• Vorliegender Auszug:
────

Danach haben sich mehrere andere Schriftstellerinnen und Schriftsteller dem Boykott angeschlossen. Die Kabarettistin Carolin Kebekus hat auf der Buchmesse aus Kuhnkes "Schwarzes Herz" vorgelesen.

Jasmina Kuhnke berichtet, dass sie während der Debatte im Internet weiter angefeindet wird.

Die Verantwortlichen der Buchmesse und des Börsenvereins des Deutschen Buchhandels erklärten: "Wir bedauern, dass einzelne Autor*innen ihre Auftritte auf der Frankfurter Buchmesse 2021 abgesagt haben «Ihre Stimmen gegen Rassismus und ihr Eintreten für Diversität werden auf der Frankfurter Buchmesse fehlen." Doch Verlage, die rechtsradikale Ansichten verbreiten, von der Bücherschau verbannen will die Buchmesse offenbar nicht. "Meinungs- und Publikationsfreiheit stehen für uns an erster Stelle." Alle Verlage, die sich im Rahmen der Rechtsordnung bewegten, dürften in Frankfurt dabei sein - "auch wenn wir ihre Ansichten nicht teilen".

────

• Aufgabe A: Wer hat laut dem Auszug zur Buchmesse auf der Buchmesse aus Kuhnkes „Schwarzes Herz“ vorgelesen?

[Einträge aus einem Datensatz]
────

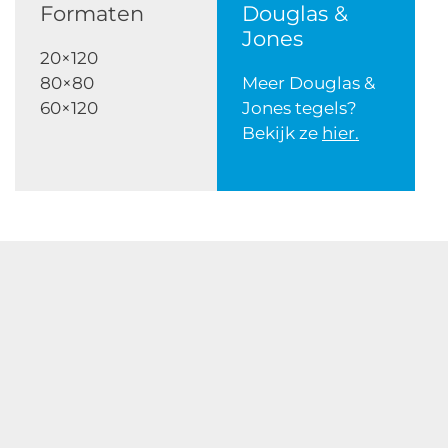
Formaten
Douglas &
Jones
20×120
80×80
Meer Douglas &
60×120
Jones tegels?
Bekijk ze
hier
.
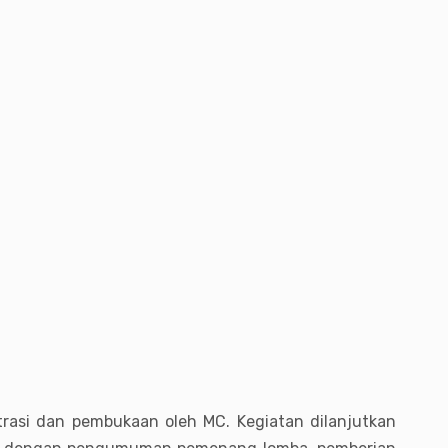
strasi dan pembukaan oleh MC. Kegiatan dilanjutkan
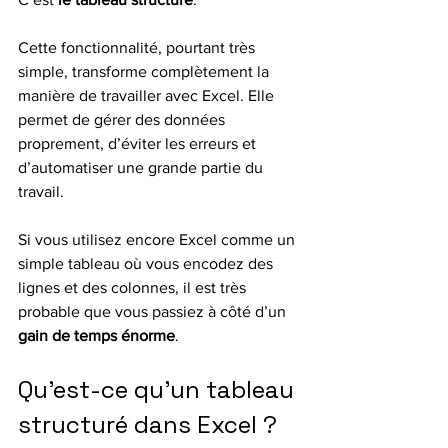
Cette fonctionnalité, pourtant très 
simple, transforme complètement la 
manière de travailler avec Excel. Elle 
permet de gérer des données 
proprement, d’éviter les erreurs et 
d’automatiser une grande partie du 
travail.
Si vous utilisez encore Excel comme un 
simple tableau où vous encodez des 
lignes et des colonnes, il est très 
probable que vous passiez à côté d’un 
gain de temps énorme
.
Qu’est-ce qu’un tableau 
structuré dans Excel ?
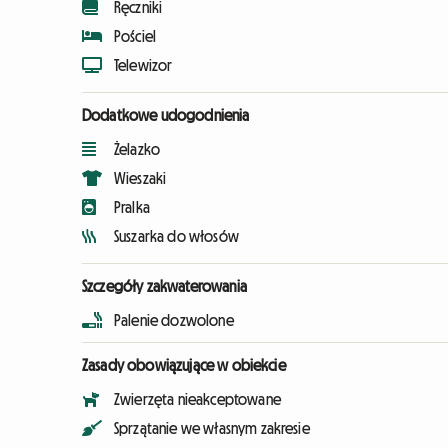
Ręczniki
Pościel
Telewizor
Dodatkowe udogodnienia
Żelazko
Wieszaki
Pralka
Suszarka do włosów
Szczegóły zakwaterowania
Palenie dozwolone
Zasady obowiązujące w obiekcie
Zwierzęta nieakceptowane
Sprzątanie we własnym zakresie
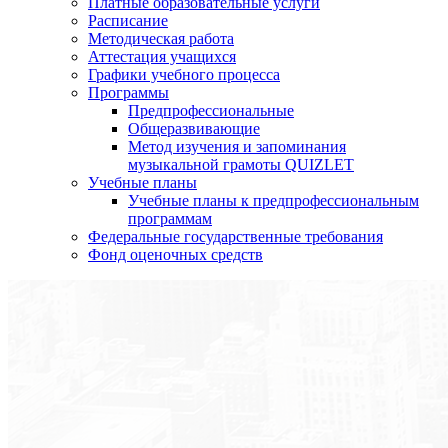
Платные образовательные услуги
Расписание
Методическая работа
Аттестация учащихся
Графики учебного процесса
Программы
Предпрофессиональные
Общеразвивающие
Метод изучения и запоминания
музыкальной грамоты QUIZLET
Учебные планы
Учебные планы к предпрофессиональным
программам
Федеральные государственные требования
Фонд оценочных средств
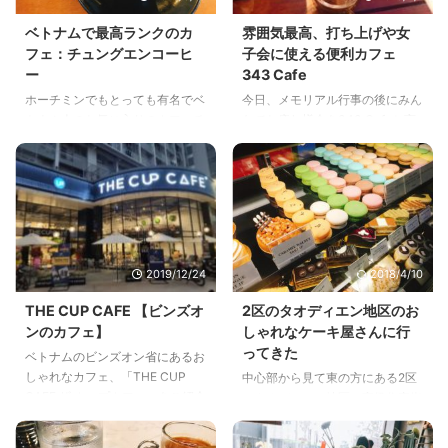
ベトナムで最高ランクのカ
雰囲気最高、打ち上げや女
フェ：チュングエンコーヒ
子会に使える便利カフェ
ー
343 Cafe
ホーチミンでもとっても有名でベ
今日、メモリアル行事の後にみん
トナム人のお気に入りのカフェチ
なでお疲れ様会を343 Cafeと言
ェーン：チュングエンコーヒー
うところで行いました。雰囲気が
Trung Nguyên Legend Caféに行
良くてたくさんおしゃべりできる
ってみました。
空間がそこにありましたよ。
2019/12/24
2018/4/10
THE CUP CAFE 【ビンズオ
2区のタオディエン地区のお
ンのカフェ】
しゃれなケーキ屋さんに行
ってきた
ベトナムのビンズオン省にあるお
しゃれなカフェ、「THE CUP
中心部から見て東の方にある2区
CAFE ザ カップカフェ」をご紹介
のタオディエン地区。高級住宅街
します。友達とお喋りしたり、ノ
の中にあるパンとケーキのおしゃ
マドをしたりするのにちょうどい
れなお店：Saint・Honore（サン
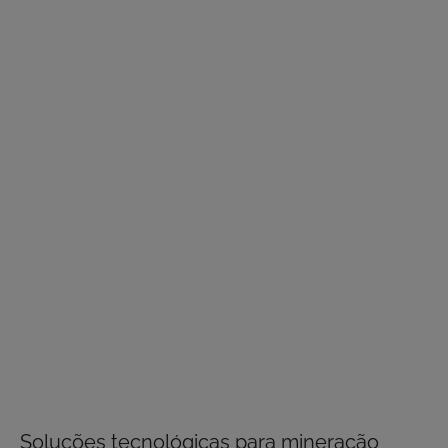
RECURSOS
Explore estudos de caso
Soluções tecnológicas para mineração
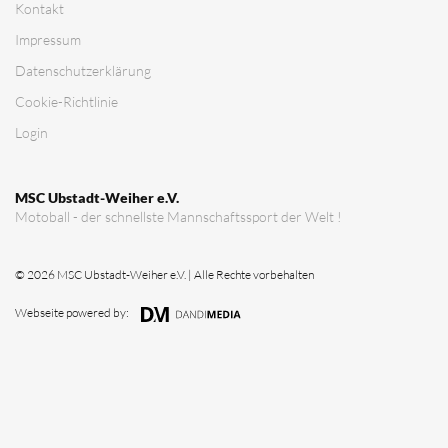
Kontakt
Impressum
Datenschutz­erklärung
Cookie-Richtlinie
Login
MSC Ubstadt-Weiher e.V.
Motoball - der schnellste Mannschaftssport der Welt !
© 2026 MSC Ubstadt-Weiher e.V. | Alle Rechte vorbehalten
Webseite powered by:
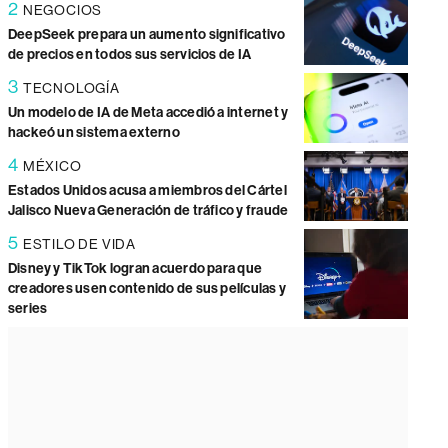
2
NEGOCIOS
DeepSeek prepara un aumento significativo
de precios en todos sus servicios de IA
3
TECNOLOGÍA
Un modelo de IA de Meta accedió a internet y
hackeó un sistema externo
4
MÉXICO
Estados Unidos acusa a miembros del Cártel
Jalisco Nueva Generación de tráfico y fraude
5
ESTILO DE VIDA
Disney y TikTok logran acuerdo para que
creadores usen contenido de sus películas y
series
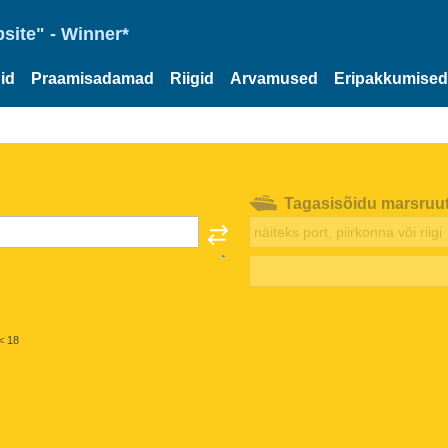
site" - Winner*
id
Praamisadamad
Riigid
Arvamused
Eripakkumised
Tagasisõidu marsruu
< 18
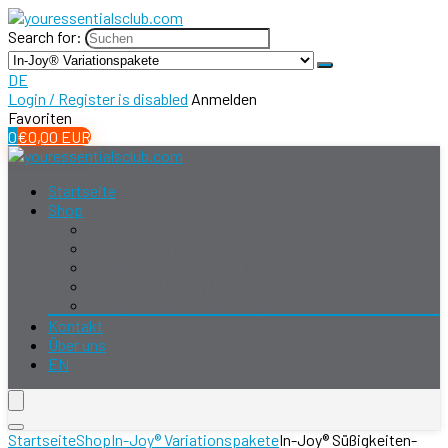
Search for:
DE
Login / Register is disabled
Anmelden
Favoriten
0
€
0,00
EUR
Startseite
Shop
In-Joy® Variationspakete
In-Joy® Jelly & Lollipop Packs
In-Joy® Gummibärchen & Kaugummi Packs
Individuelle In-Joy® Süßigkeitenboxen
In-Joy® Abos & Belohnungen
Kontakt
Über uns
EN
Startseite
Shop
In-Joy® Variationspakete
In-Joy® Süßigkeiten-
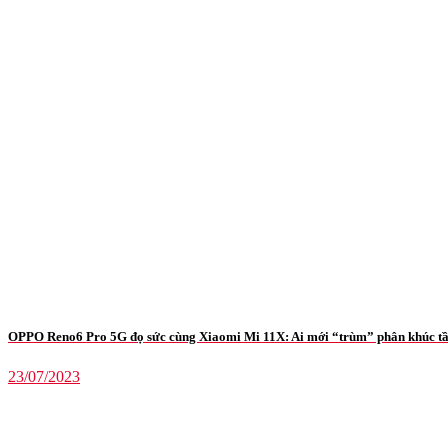
OPPO Reno6 Pro 5G đọ sức cùng Xiaomi Mi 11X: Ai mới “trùm” phân khúc t
23/07/2023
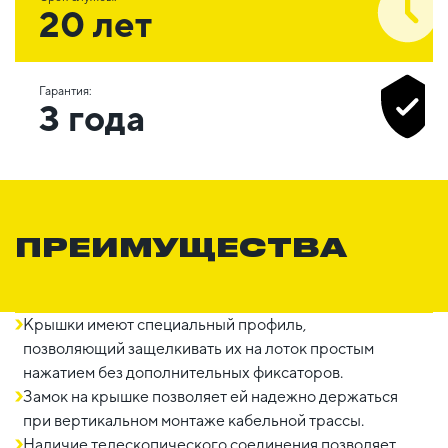
20 лет
Гарантия:
3 года
ПРЕИМУЩЕСТВА
Крышки имеют специальный профиль,
позволяющий защелкивать их на лоток простым
нажатием без дополнительных фиксаторов.
Замок на крышке позволяет ей надежно держаться
при вертикальном монтаже кабельной трассы.
Наличие телескопического соединения позволяет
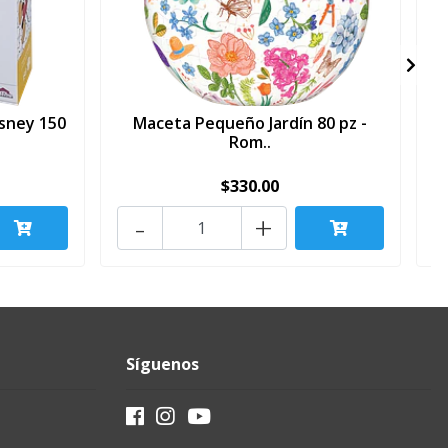
sney 150
Maceta Pequeño Jardín 80 pz -
Rom..
$330.00
-
+
Síguenos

────

• Aufgabe B: Gib aus den Datenzeilen den Abschnitt von der Zeile mit „strasi dan pembukaan“ bis einschließlich der Zeile mit „Фонд оценочных средств“ unverändert aus. Lass die Bilder dabei weg.

• Ausgabe A: Die Kabarettistin Carolin Kebekus.

• Ausgabe B:
strasi dan pembukaan oleh MC. Kegiatan dilanjutkan
Cette fonctionnalité, pourtant très 
simple, transforme complètement la 
manière de travailler avec Excel. Elle 
permet de gérer des données 
proprement, d’éviter les erreurs et 
d’automatiser une grande partie du 
travail.
Si vous utilisez encore Excel comme un 
simple tableau où vous encodez des 
lignes et des colonnes, il est très 
probable que vous passiez à côté d’un 
gain de temps énorme
.
Qu’est-ce qu’un tableau 
structuré dans Excel ?
Ręczniki
Pościel
Telewizor
Dodatkowe udogodnienia
Żelazko
Wieszaki
Pralka
Suszarka do włosów
Szczegóły zakwaterowania
Palenie dozwolone
Zasady obowiązujące w obiekcie
Zwierzęta nieakceptowane
Sprzątanie we własnym zakresie
Платные образовательные услуги
Расписание
Методическая работа
Аттестация учащихся
Графики учебного процесса
Программы
Предпрофессиональные
Общеразвивающие
Метод изучения и запоминания
музыкальной грамоты QUIZLET
Учебные планы
Учебные планы к предпрофессиональным
программам
Федеральные государственные требования
Фонд оценочных средств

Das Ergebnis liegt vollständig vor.